To conclude, I wanted to mention an amazing resource which slips beneath the radars of full-time and recreational mathematicians alike at our age: the Online Encyclopaedia of Integer Sequences. Nearly all the terms and sequences mentioned in this article I only found out due to the OEIS; most of the graphs in this article were taken from the OEIS’s graph tool for sequences. The OEIS was set up in the 2000s as the result of a 40-year project that had been run by Neil Sloane, a number theorist particularly interested in integer sequences—indeed, the title of this article is taken from a talk of the same name given to a computer science group at Princeton University this year.

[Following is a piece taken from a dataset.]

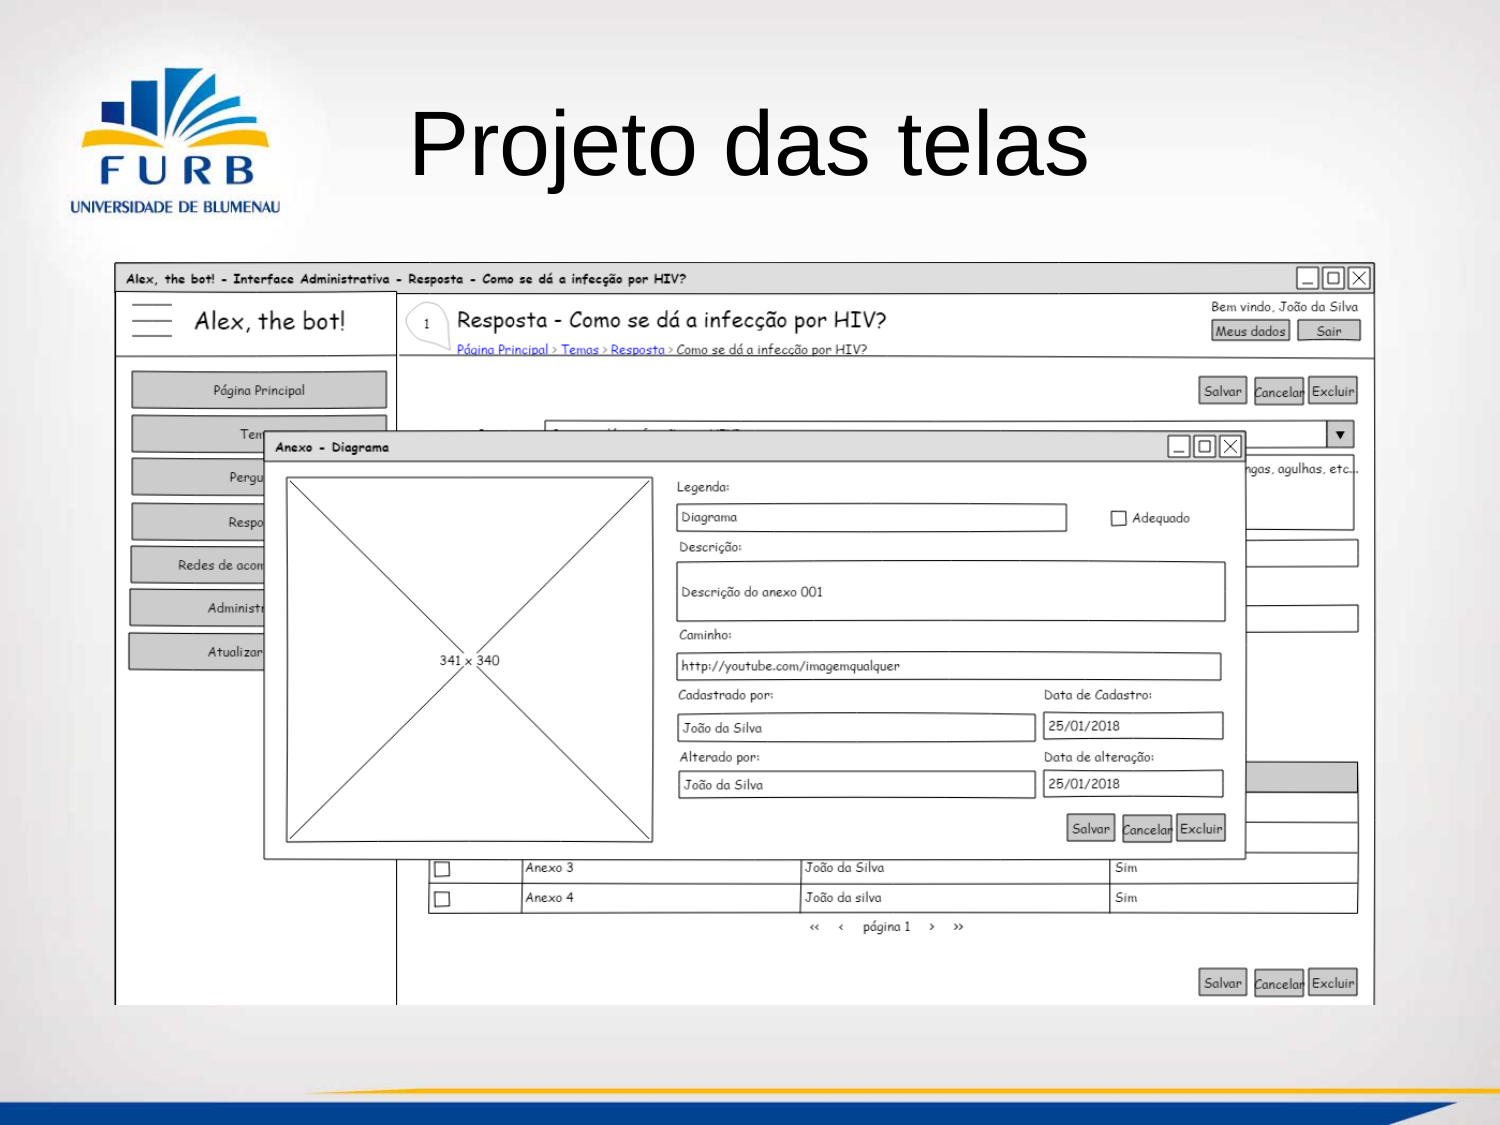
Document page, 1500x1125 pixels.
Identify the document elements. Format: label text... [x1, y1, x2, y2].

title Projeto das telas [75, 45, 1425, 233]
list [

The OEIS has reference codes for all its sequences in the form “AXXXXXX”, which allow you to easily what you are looking for on their website. For further reading or your own investigations, here are the OEIS codes for the sequences mentioned in this article:

Kolakoski Sequence, A000002
Gijswijt’s Sequence, A090822
Sylvester’s Sequence, A000058
Look-and-say Sequence (starting with \(1\)), A005150

Finally, we couldn’t finish an ARM article without challenges. As per usual, this article was written by Isky Mathews but feel free to email your answers to the other author Benedict Randall Shaw.

Challenge IV:

Investigate other “Sylvestrine” greedy sequences as mentioned—can you create an infinite number of different representations of the number they converge to as finite sums of unit fractions like above?
Create a formula for the \(n^{th}\) term of the traditional Kolakoski Sequence (it can be recursive!). Using this, record the relative frequency of \(1\)s and \(2\)s in the sequence up to some large \(n\) via a computer program implementation. Make a conjecture of what fraction of the sequence’s terms are \(1\)s based on this.